Limites, agressividade e frustrações



        Quem nunca presenciou a cena de uma criança fazendo birra e esperneando publicamente e os pais, constrangidos, cedendo ao que o filho(a) deseja? Pois é, realmente é difícil impor limites aos pequenos, mas fundamental para a saúde de suas futuras vidas mentais. É difícil porque limites frustram e tememos que frustrações sejam o mesmo que violência. Entretanto, todas as crianças, e adultos também, precisam saber que querer nem sempre é poder.
            Impor limites à uma criança é dizer-lhe não, algo que ninguém gosta de ouvir. Mas quem disse que as crianças devem ser atendidas e gratificadas em todos os seus desejos? Agir assim é fazer um mal terrível à criança, que passa a ver as frustrações como coisas terríveis na vida e não como coisas naturais. Hoje em dia há um excesso de má psicologia que proclama que não devemos frustrar as crianças senão elas ficarão recalcadas e inibidas, esquecendo que na vida as frustrações fazem parte. Claro que uma criança só ouvir "não" vai sofrer inibições, mas se por outro lado tudo for permitido, ela terá uma falsa ideia do que é a vida.
        Tanto o "não" quanto o "sim" são importantes. Quando há um equilíbrio entre eles a criança pode perceber e internalizar que na vida nem tudo se pode. Saberá melhor avaliar o que deseja e se esse desejo pode ou deve ser realizado. Se a educação emocional dada promove tanto a frustração quanto a autorização dos desejos infantis cria-se uma possibilidade de surgir um adulto que saberá lidar com as frustrações de maneira eficiente, bem como se permitir realizar aquilo que de fato lhe importa. Caso não haja proibições abre-se espaço para surgir alguém despreparado para a vida e entregue às próprias pulsões agressivas.
        Ao espernear e fazer birras uma criança dá vazão à sua agressividade, e se os pais cedem, para acabar com o escândalo, dão a entender que a agressividade é que resolve tudo.
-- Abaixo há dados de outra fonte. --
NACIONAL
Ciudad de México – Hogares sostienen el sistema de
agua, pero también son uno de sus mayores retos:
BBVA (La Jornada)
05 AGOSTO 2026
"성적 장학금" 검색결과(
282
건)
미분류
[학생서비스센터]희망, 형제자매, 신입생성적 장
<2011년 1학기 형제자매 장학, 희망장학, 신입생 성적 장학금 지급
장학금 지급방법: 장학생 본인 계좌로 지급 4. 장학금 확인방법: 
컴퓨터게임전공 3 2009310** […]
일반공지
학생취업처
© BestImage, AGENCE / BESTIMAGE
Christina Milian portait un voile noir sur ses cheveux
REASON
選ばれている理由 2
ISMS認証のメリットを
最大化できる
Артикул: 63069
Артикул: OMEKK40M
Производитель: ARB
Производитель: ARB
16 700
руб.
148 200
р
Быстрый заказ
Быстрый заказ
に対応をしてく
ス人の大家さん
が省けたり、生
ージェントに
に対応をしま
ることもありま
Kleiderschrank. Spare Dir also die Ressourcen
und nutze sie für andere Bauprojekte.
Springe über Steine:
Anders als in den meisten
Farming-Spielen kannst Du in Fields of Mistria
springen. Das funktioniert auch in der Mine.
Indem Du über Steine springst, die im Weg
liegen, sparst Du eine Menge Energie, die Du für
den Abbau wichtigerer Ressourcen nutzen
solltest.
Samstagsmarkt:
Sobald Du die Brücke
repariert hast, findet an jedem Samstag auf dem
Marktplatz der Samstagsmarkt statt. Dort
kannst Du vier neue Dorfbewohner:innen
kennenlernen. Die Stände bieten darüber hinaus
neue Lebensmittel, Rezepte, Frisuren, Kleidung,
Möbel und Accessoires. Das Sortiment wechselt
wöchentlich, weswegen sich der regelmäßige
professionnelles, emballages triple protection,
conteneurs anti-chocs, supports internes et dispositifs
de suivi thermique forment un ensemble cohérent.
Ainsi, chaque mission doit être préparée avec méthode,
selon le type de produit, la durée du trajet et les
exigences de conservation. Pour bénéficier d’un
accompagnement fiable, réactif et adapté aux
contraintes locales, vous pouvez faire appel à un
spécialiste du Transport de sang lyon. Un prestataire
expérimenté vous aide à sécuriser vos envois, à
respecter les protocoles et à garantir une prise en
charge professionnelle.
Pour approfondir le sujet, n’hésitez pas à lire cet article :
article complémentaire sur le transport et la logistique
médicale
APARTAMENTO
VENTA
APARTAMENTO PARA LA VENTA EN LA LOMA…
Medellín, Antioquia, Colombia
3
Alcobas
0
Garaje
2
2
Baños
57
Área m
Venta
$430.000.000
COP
As crianças acreditam, então, que sua agressividade é extremamente poderosa e que se utilizando dela terão tudo o que desejam. Bom, está aí a receita para se criar seres agressivos, sem limites e totalmente alienados sobre como a vida funciona. Tornam-se adultos insuportáveis e altamente destrutivos que ainda acreditam que querer é poder. Vão espernear por tudo e em qualquer momento, porque são incapazes de tolerar a menor frustração que seja.
        Infelizmente, há muita gente desavisada que acredita fervorosamente que é uma violência permitir que crianças pequenas se apercebam de frustrações. Essa gente presta um enorme desserviço, já que alimenta a crença infantil, que já existe naturalmente, de que os desejos infantis são poderosos e imperativos. Ora essa, só podemos amadurecer quando passamos a saber desejar, quando podemos transitar por nosso labirinto de desejos e compreender que nem tudo que desejamos é bom.
        Uma pessoa madura emocionalmente, em outras palavras, é alguém que sabe impor limites aos seus próprios desejos e que não fica submetida a eles. Dá para ver então como
impor limites, de maneira adequada e amorosa, é uma ajuda imensa que damos às crianças.
        Quando uma criança recebe um "não", em princípio, ela o sente como um desprazer muito grande. Depois ela tem a chance de sentir esse mesmo não como uma proteção, porque entende que será contida quando isso se fizer necessário, compreende que não ficará perdida em tudo o que deseja e poderá aprender a saber desejar. Quem nunca ouviu "não" jamais poderá ser capaz de pensar sobre a vida e viver plenamente.